Ultimately, this financial cover-up – payment of money to victims in exchange for silence –  turned out to be a failed policy because over time these no-fault insurance payoffs became so frequent and increased in such dollar amounts that insurance companies were no longer willing to provide coverage, or at such a premium level to make it financially unfeasible for local dioceses to afford. A new self-insurance system was developed to allow dioceses in California and other states to fund the church’s own defense and settlement costs. While this approach paid for another decade of cover-up, it was not enough to prevent the scandal from erupting wholesale in the national media because clerical sex abuse had become so widespread and been left unchecked for so many decades, the cover-up could no longer be contained.  To date, the financial cost to the United States Catholic Church has been estimated to be more than $2 billion dollars – and it isn’t over yet!

But why were Catholic bishops committed to such a cover-up in the first place?

Two reasons, I think. The first is because of a centuries-old canon law principle known as: “lest the faithful be scandalized”. In other words, bishops could devise secret methods to protect the Catholic hierarchy and priests from suspicion or allegations of wrong doing or corruption – and all this done for the sake of protecting church members from thinking ill of bishops and the clergy.  This canon law rationale has been characterized by sociologist Father Andrew Greeley as “self-serving and self-protecting dishonesty.” And so it is.

Here are two examples of how the “lest the faithful be scandalized” works. In his history of the Inquisition, Dr. William Rule quotes 16th Century canon law: “A blaspheming clergyman may pay a deduction from the fruits of his benefice; but whatsoever is done or left undone, he must not be seen to do penance openly, lest the faithful be scandalized at the sight; but if he proves incorrigible, he may be deprived of his living.” Inquisition History  (page 63) “He (the clergyman) must not be seen” is the necessary secrecy required to avoid giving the scandal.

And as professor Mark Silk notes in his book “Unsecular Media” (1998), this bankrupt church policy is not ancient history but remains in full force: “To this day, not only does Canon law specify ecclesiastical punishment for clerics who cause scandal by their misbehavior, but also in certain cases, canonical penalties are to be suspended if these cannot be observed ‘without danger of serious scandal or infamy.’ Better to let the punishment go by the board than to scandalize the faithful by publicizing clerical misdeeds.”  This church regulation is somewhat akin to our country’s Great Recession policy of suspending law enforcement against banks because they were “too big to fail.”

*****

### WRITTEN TASK 1
In the passage about the Catholic Church cover-up, what is the estimated financial cost to the United States Catholic Church?
### WRITTEN TASK 2
From the listing, copy out the lines beginning with the one that contains "The features do" and ending after the one that contains "<sup>1</sup> have chosen".
The passage about the Catholic Church cover-up and the listing after it are unrelated pieces of material.

### RECORDS FOR THE TASK
*****

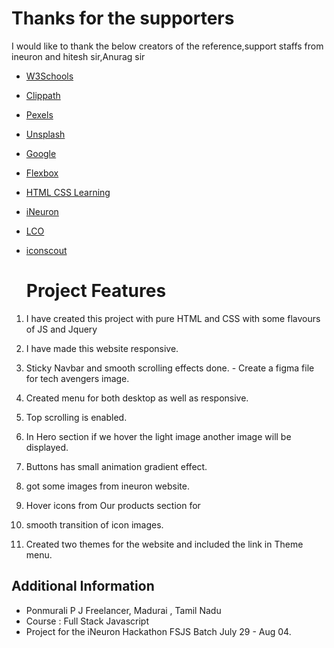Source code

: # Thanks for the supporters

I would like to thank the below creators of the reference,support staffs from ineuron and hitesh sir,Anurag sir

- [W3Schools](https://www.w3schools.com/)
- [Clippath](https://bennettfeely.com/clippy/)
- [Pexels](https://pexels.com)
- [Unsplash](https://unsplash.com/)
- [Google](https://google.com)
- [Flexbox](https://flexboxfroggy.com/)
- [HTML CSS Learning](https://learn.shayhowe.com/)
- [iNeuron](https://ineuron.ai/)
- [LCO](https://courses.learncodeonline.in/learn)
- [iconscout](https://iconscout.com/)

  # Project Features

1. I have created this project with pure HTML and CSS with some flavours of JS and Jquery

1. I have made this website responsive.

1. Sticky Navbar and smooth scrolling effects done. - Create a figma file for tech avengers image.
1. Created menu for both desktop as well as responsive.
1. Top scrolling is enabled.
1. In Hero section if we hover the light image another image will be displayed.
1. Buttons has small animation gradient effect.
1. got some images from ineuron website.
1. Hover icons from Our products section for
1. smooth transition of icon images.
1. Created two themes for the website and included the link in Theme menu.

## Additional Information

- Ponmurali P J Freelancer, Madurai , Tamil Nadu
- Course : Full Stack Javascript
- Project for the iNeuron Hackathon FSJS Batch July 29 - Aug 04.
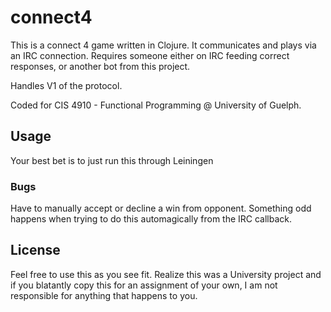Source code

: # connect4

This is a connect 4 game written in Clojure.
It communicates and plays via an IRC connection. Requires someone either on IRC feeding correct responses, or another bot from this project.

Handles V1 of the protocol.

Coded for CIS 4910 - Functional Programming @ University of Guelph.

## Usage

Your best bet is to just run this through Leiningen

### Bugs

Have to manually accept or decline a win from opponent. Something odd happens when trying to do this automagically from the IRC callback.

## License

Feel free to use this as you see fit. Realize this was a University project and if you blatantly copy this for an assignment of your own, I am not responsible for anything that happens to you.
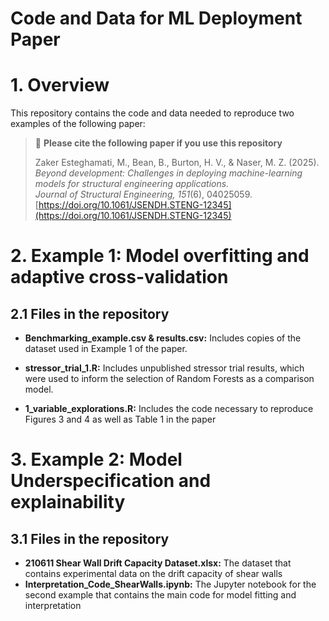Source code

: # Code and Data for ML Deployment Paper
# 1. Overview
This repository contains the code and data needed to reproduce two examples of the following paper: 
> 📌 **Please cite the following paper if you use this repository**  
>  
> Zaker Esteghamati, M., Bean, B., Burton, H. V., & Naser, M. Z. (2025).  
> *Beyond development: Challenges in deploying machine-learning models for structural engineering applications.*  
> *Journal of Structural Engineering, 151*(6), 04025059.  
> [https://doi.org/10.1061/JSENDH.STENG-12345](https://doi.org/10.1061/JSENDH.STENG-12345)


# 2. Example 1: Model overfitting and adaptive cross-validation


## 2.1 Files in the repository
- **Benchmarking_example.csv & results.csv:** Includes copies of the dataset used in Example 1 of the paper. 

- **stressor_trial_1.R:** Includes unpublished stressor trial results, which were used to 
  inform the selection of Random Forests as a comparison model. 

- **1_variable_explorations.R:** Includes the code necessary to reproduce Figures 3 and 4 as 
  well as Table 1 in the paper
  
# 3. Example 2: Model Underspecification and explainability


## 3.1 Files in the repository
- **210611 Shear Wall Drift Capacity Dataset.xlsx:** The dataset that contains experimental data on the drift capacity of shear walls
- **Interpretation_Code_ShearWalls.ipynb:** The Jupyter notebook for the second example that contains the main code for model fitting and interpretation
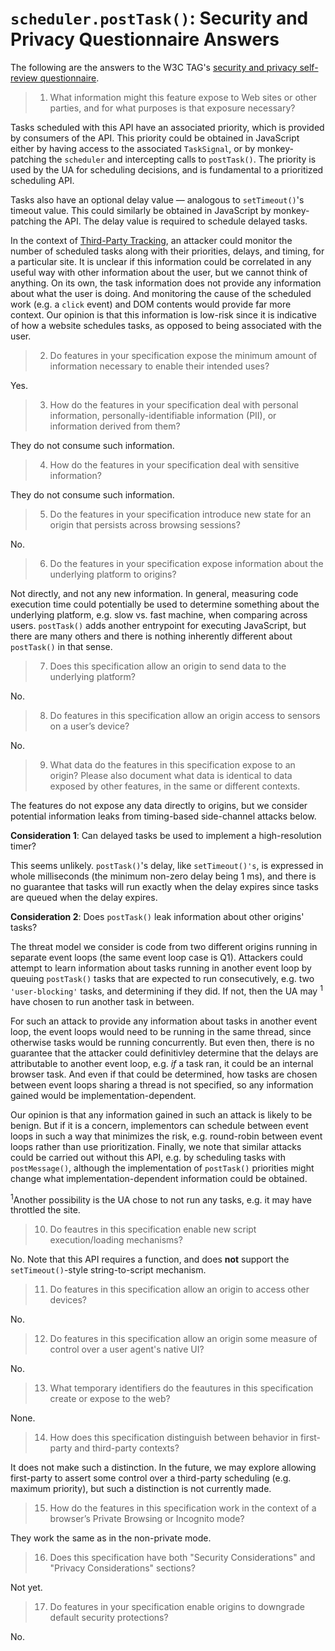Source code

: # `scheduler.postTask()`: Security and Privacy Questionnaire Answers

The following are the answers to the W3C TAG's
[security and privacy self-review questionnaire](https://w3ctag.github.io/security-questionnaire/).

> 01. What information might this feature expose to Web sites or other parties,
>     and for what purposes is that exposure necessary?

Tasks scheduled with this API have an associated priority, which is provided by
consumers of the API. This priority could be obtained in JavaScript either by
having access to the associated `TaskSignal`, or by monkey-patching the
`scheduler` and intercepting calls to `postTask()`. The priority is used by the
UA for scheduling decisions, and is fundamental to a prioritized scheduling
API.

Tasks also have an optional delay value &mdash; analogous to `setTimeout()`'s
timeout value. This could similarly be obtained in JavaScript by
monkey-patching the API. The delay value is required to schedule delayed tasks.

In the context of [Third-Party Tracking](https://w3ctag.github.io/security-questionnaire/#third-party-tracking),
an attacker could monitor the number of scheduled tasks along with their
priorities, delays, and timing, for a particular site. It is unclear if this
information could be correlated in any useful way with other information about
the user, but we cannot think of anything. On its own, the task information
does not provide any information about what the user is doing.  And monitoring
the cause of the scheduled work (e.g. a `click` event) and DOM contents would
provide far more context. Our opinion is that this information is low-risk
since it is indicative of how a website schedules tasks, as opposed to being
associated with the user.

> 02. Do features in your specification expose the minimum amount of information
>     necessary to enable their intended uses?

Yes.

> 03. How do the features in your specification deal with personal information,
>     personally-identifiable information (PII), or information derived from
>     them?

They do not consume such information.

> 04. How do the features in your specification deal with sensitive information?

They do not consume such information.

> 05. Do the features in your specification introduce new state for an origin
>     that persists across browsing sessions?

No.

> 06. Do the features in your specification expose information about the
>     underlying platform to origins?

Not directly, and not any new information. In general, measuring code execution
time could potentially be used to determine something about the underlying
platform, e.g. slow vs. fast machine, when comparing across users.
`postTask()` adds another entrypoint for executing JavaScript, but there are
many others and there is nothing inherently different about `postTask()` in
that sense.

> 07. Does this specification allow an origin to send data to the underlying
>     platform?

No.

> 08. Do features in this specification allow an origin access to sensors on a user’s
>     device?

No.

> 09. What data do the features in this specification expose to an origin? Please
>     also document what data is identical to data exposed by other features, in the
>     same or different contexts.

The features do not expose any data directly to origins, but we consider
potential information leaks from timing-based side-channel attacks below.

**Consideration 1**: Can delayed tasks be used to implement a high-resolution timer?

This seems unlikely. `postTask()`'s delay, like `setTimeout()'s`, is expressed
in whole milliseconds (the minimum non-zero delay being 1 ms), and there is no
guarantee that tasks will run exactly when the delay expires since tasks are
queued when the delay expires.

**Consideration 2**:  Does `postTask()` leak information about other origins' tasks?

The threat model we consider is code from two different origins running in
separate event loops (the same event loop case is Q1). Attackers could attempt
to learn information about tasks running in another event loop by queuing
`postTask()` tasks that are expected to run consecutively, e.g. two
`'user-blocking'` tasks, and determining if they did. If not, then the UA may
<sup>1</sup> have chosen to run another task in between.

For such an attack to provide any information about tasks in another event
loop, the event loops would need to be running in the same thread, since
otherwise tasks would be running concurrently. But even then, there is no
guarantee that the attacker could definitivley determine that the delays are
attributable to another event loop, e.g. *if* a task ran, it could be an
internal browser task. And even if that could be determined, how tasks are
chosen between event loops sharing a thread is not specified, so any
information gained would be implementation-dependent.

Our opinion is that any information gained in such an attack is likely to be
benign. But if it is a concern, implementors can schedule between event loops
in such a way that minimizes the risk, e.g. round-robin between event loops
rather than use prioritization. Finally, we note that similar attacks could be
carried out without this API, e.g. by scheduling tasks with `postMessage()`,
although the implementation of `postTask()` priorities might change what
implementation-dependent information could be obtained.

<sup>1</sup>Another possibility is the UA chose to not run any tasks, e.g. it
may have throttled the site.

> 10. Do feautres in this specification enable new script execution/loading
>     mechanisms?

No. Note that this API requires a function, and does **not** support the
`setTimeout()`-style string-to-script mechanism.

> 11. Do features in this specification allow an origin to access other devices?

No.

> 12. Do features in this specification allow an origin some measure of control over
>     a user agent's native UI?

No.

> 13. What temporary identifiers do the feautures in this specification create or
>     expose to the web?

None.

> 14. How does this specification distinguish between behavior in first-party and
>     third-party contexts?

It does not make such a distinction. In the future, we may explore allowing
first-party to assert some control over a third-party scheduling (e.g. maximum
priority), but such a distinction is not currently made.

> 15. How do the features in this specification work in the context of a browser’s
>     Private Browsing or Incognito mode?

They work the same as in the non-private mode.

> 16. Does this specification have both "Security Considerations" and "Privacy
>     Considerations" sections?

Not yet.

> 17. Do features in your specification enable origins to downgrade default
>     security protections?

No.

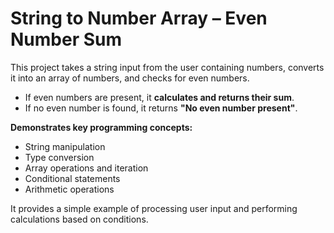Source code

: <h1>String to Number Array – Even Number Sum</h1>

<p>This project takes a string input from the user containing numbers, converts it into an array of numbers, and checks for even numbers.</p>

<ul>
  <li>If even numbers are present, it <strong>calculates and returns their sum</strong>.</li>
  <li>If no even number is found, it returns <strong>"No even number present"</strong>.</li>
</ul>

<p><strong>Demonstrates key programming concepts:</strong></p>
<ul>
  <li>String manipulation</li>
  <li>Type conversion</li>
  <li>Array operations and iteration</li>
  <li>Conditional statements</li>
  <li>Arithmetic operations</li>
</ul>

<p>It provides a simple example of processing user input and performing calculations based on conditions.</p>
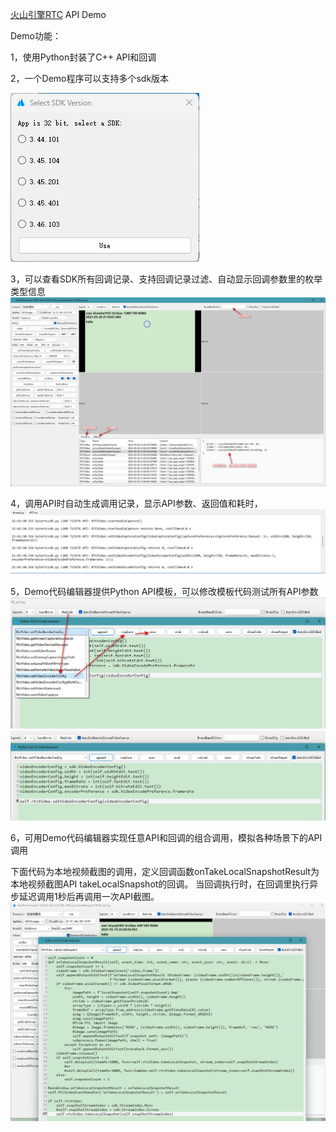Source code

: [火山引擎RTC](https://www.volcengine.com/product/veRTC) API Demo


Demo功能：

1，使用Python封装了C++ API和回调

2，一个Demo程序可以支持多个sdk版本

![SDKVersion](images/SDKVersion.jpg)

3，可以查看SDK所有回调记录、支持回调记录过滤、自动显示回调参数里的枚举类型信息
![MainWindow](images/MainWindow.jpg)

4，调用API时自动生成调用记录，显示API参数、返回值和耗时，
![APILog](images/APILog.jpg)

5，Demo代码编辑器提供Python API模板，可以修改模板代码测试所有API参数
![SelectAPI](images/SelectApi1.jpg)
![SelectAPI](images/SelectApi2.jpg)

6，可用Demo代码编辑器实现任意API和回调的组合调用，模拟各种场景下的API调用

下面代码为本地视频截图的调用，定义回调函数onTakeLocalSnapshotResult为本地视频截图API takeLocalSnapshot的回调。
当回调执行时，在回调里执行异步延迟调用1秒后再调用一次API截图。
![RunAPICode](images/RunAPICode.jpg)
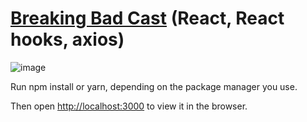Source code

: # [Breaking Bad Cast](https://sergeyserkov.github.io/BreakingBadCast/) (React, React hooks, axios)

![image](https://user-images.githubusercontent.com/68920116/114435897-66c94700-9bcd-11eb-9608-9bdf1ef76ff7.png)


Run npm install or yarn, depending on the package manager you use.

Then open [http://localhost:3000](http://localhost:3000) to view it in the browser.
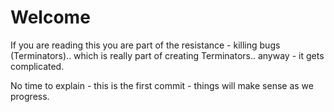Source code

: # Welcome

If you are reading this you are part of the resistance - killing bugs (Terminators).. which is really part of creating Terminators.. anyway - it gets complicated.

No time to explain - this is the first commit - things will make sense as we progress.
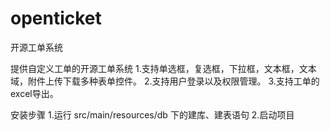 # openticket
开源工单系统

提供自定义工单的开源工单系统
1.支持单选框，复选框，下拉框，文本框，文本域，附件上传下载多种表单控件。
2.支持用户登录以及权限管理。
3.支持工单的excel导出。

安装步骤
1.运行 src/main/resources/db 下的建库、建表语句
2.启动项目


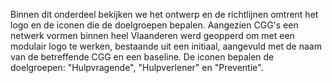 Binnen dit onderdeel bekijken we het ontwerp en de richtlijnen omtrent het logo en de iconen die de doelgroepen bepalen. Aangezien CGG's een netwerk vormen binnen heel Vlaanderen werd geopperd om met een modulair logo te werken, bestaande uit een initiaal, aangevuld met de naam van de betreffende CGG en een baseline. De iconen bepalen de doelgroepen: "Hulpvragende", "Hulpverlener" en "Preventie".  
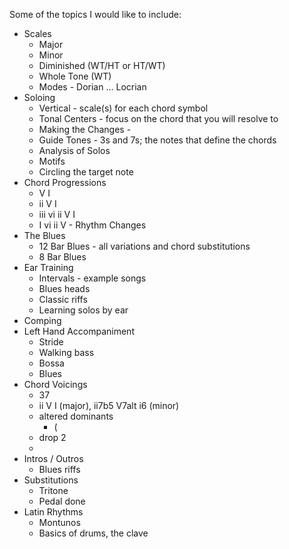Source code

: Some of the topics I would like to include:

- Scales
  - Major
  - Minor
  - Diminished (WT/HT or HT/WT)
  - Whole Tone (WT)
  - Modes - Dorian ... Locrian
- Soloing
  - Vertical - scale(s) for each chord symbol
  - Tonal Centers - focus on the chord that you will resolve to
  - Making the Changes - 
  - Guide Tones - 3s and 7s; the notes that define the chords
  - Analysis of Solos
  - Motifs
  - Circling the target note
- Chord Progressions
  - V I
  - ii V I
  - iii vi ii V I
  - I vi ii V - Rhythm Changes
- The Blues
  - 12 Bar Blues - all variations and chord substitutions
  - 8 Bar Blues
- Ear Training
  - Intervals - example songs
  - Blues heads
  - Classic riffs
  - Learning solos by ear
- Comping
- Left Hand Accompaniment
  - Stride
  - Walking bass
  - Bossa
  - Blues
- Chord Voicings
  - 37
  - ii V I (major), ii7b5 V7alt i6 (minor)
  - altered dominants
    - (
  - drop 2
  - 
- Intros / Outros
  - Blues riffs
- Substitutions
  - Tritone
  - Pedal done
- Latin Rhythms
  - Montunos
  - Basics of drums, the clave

*****

### SOLUTION 1
More than $2 billion.

### SOLUTION 2
The features do not expose any data directly to origins, but we consider
potential information leaks from timing-based side-channel attacks below.

**Consideration 1**: Can delayed tasks be used to implement a high-resolution timer?

This seems unlikely. `postTask()`'s delay, like `setTimeout()'s`, is expressed
in whole milliseconds (the minimum non-zero delay being 1 ms), and there is no
guarantee that tasks will run exactly when the delay expires since tasks are
queued when the delay expires.

**Consideration 2**:  Does `postTask()` leak information about other origins' tasks?

The threat model we consider is code from two different origins running in
separate event loops (the same event loop case is Q1). Attackers could attempt
to learn information about tasks running in another event loop by queuing
`postTask()` tasks that are expected to run consecutively, e.g. two
`'user-blocking'` tasks, and determining if they did. If not, then the UA may
<sup>1</sup> have chosen to run another task in between.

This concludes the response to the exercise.